The cafe will host its final Stoner Bingo session March 7, said Madeline Martinez, a longtime marijuana legalization advocate and owner of the business, which offers people 21 and older a place to socialize and use cannabis.
She doesn’t want to face fines for violating the law, she said.
The decision follows an unannounced visit last week by Erik Vidstrand, a Multnomah County tobacco program specialist, to the Southeast Foster Road cafe, Martinez said. Vidstrand pointed out ashtrays and remnants of smoked joints and reminded her that smoking is not allowed in the cafe under state law, she said.
“I told them they are infringing on my constitutional rights,” said Martinez, whose patrons must bring their own marijuana to consume at the club. “I have a right to gather peacefully. That is what I am exercising. They are very concerned about the toxicity (of cannabis smoke), which is ridiculous.”

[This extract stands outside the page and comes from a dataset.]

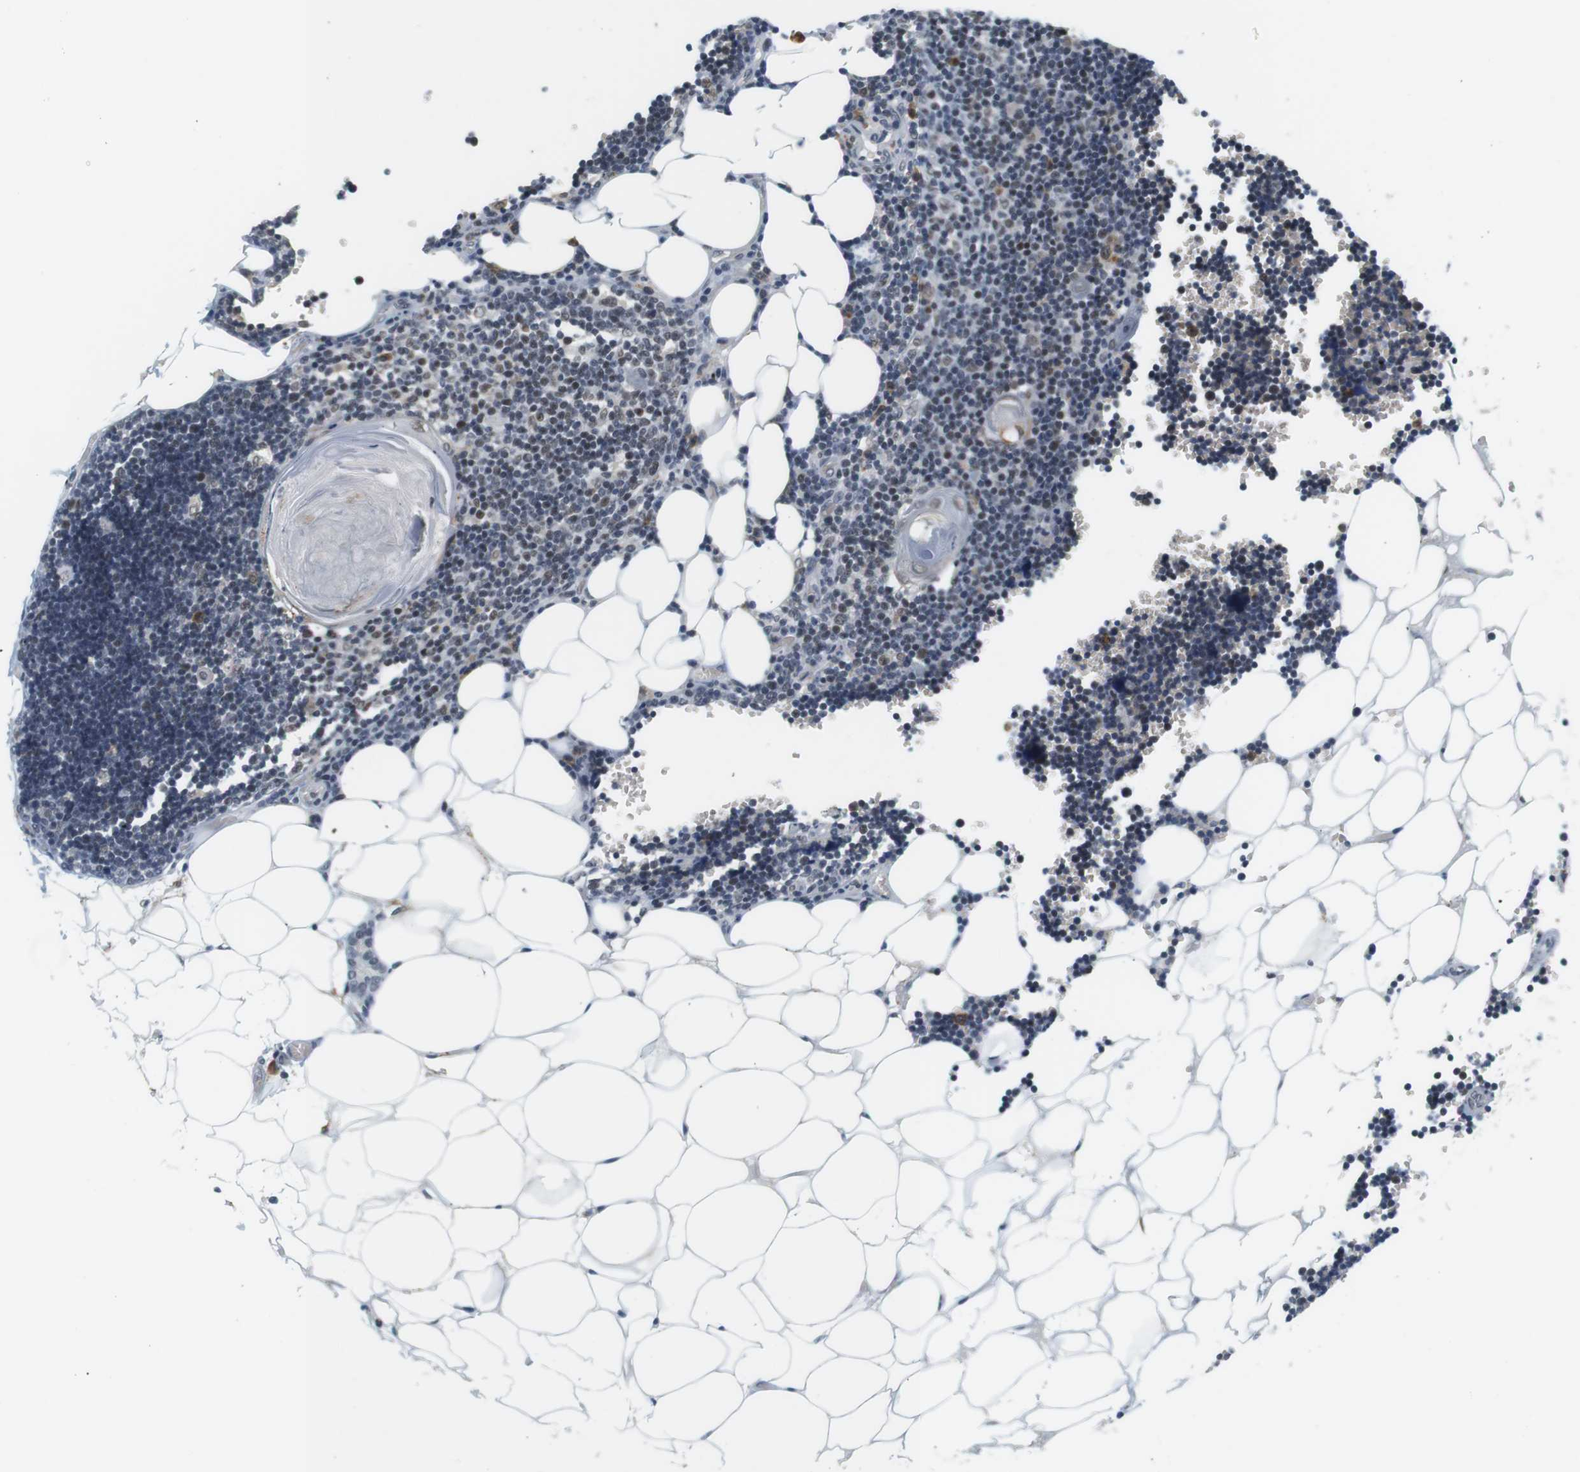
{"staining": {"intensity": "weak", "quantity": "25%-75%", "location": "nuclear"}, "tissue": "lymph node", "cell_type": "Germinal center cells", "image_type": "normal", "snomed": [{"axis": "morphology", "description": "Normal tissue, NOS"}, {"axis": "topography", "description": "Lymph node"}], "caption": "Immunohistochemical staining of unremarkable human lymph node exhibits low levels of weak nuclear expression in about 25%-75% of germinal center cells. The staining was performed using DAB to visualize the protein expression in brown, while the nuclei were stained in blue with hematoxylin (Magnification: 20x).", "gene": "RNF38", "patient": {"sex": "male", "age": 33}}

Lawmakers expanded Oregon’s Indoor Clean Air Act last year to prohibit the use of devices such as vaporizer pens and e-cigarettes in public areas and workplaces. Marijuana was also added to the law, which initially targeted only tobacco.
The indoor clean air law includes exemptions for two types of businesses: cigar bars, where patrons may smoke cigars, and smoke shops, where tobacco consumption is allowed. Both kinds of businesses must be certified by the state.
Oregon is home to a small number of cannabis clubs where people generally pay a membership fee to smoke, dab and vape the drug in a social setting. Another Southeast Portland club, the Other Spot, closed recently over concerns about the clean air provisions.
Sen. Floyd Prozanski, D-Eugene, introduced an amendment during the Legislature’s 35-day session that would have exempted cannabis cafes from the clean air law, but it did not have enough support to pass.
Rep. Ann Lininger, D-Lake Oswego, said she heard from public health advocates and local government officials who worry about exempting pot clubs from clean air rules. Lininger serves as co-chair of the joint legislative committee on the implementation of marijuana legalization.
The Coalition of Local Health Officials did not take a position on the amendment but submitted testimony to the joint committee detailing its concerns about efforts to weaken the clean air law.
“We are concerned about the potential air quality in these proposed cannabis cafes,” the testimony states.
The Oregon Health Authority also submitted testimony spelling out its concerns about cannabis cafes and a potential increase in youth use of marijuana. The agency compared the establishments to hookah lounges, which “led to a marked increase in youth use of hookah in counties where hookah lounges were located.”
Lininger said the current short session, which is winding down, didn’t offer enough time to work on the issue. She said she’s open to reviving the issue next year.
“I think the idea of cannabis cafes makes sense, especially if we allow cigar bars, but the concerns of public health advocates are real,” she said. “We need to make sure that if we allow the creation of cannabis cafes we do it in a way that is safe for workers and that is going to require some careful thought and discussion among people who care about the issue.”
Martinez said she plans to shift her focus to lobbying for a change to the clean air statute in 2017.
For now, marijuana consumers hoping to drop in at the World Famous Cannabis Cafi’s regular Stoner Bingo nights and jam sessions are out of luck.
“They are not happy,” she said. “They are asking me where are they going to go.”